With "mehr" as the search word, show every line of the material that has it.

### Working data:
Segment Open

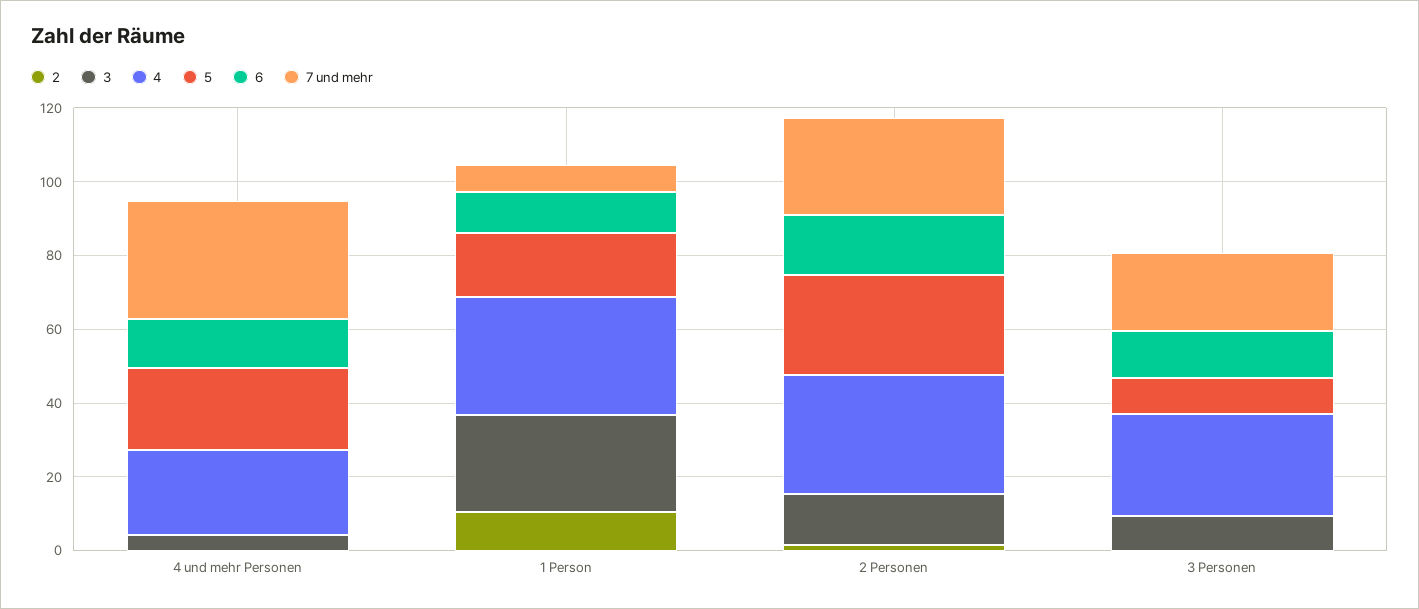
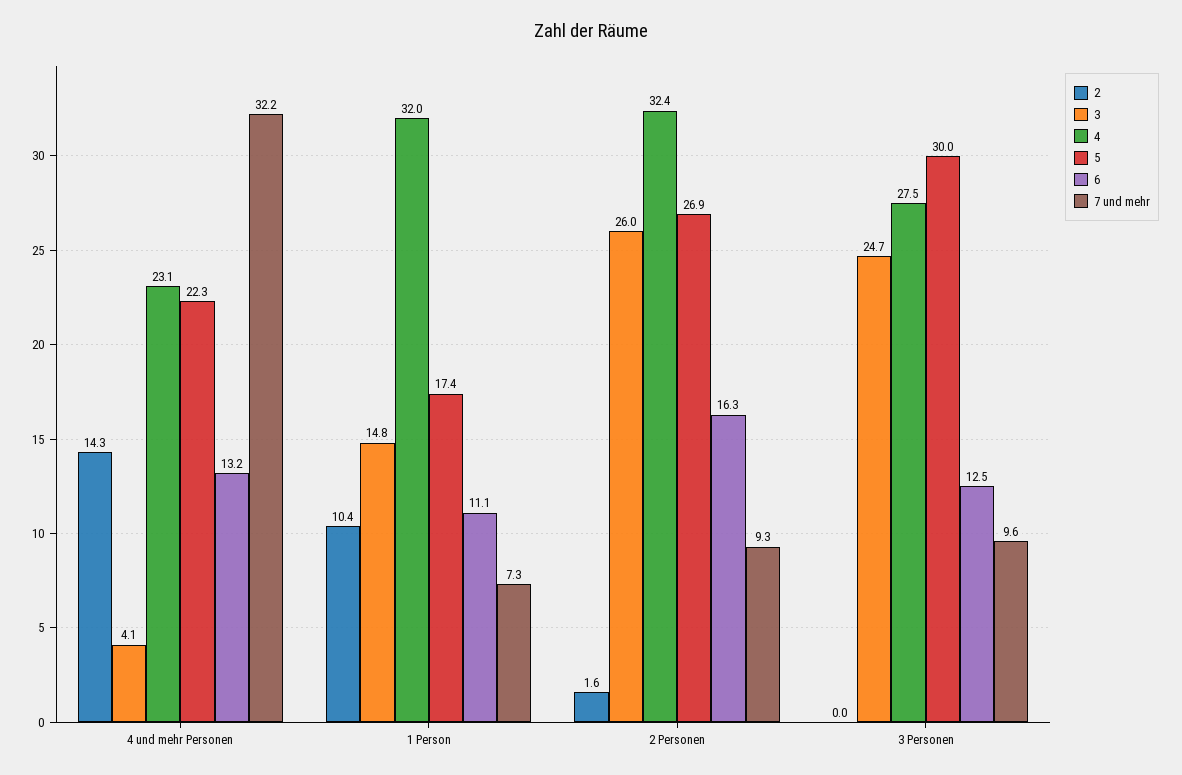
  {
    "2": {
-     "4 und mehr Personen": 0,
+     "4 und mehr Personen": 14.3,
      "1 Person": 10.4,
      "2 Personen": 1.6,
      "3 Personen": 0
    },
    "3": {
      "4 und mehr Personen": 4.1,
-     "1 Person": 25,
+     "1 Person": 14.8,
-     "2 Personen": 15,
+     "2 Personen": 26,
-     "3 Personen": 10
+     "3 Personen": 24.7
    },
    "4": {
      "4 und mehr Personen": 23.1,
      "1 Person": 32,
      "2 Personen": 32.4,
      "3 Personen": 27.5
    },
    "5": {
      "4 und mehr Personen": 22.3,
      "1 Person": 17.4,
      "2 Personen": 26.9,
-     "3 Personen": 10
+     "3 Personen": 30
    },
    "6": {
      "4 und mehr Personen": 13.2,
      "1 Person": 11.1,
      "2 Personen": 16.3,
      "3 Personen": 12.5
    },
    "7 und mehr": {
      "4 und mehr Personen": 32.2,
      "1 Person": 7.3,
-     "2 Personen": 25,
+     "2 Personen": 9.3,
-     "3 Personen": 20
+     "3 Personen": 9.6
    }
  }

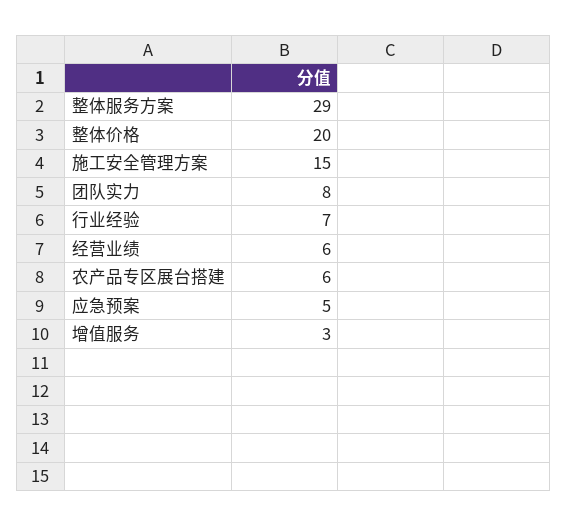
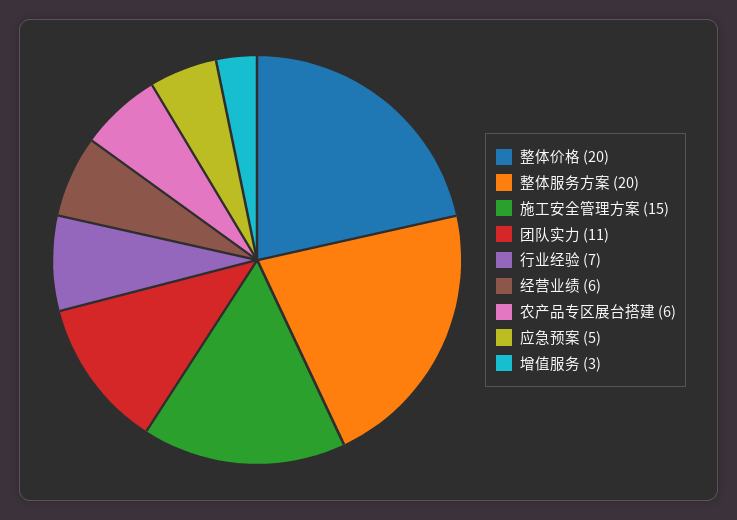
  {
-   "整体服务方案": 29,
+   "整体服务方案": 20,
    "整体价格": 20,
    "施工安全管理方案": 15,
-   "团队实力": 8,
+   "团队实力": 11,
    "行业经验": 7,
    "经营业绩": 6,
    "农产品专区展台搭建": 6,
    "应急预案": 5,
    "增值服务": 3
  }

Segment Closed

### Answer space:
-     "4 und mehr Personen": 0,
+     "4 und mehr Personen": 14.3,
      "4 und mehr Personen": 4.1,
      "4 und mehr Personen": 23.1,
      "4 und mehr Personen": 22.3,
      "4 und mehr Personen": 13.2,
    "7 und mehr": {
      "4 und mehr Personen": 32.2,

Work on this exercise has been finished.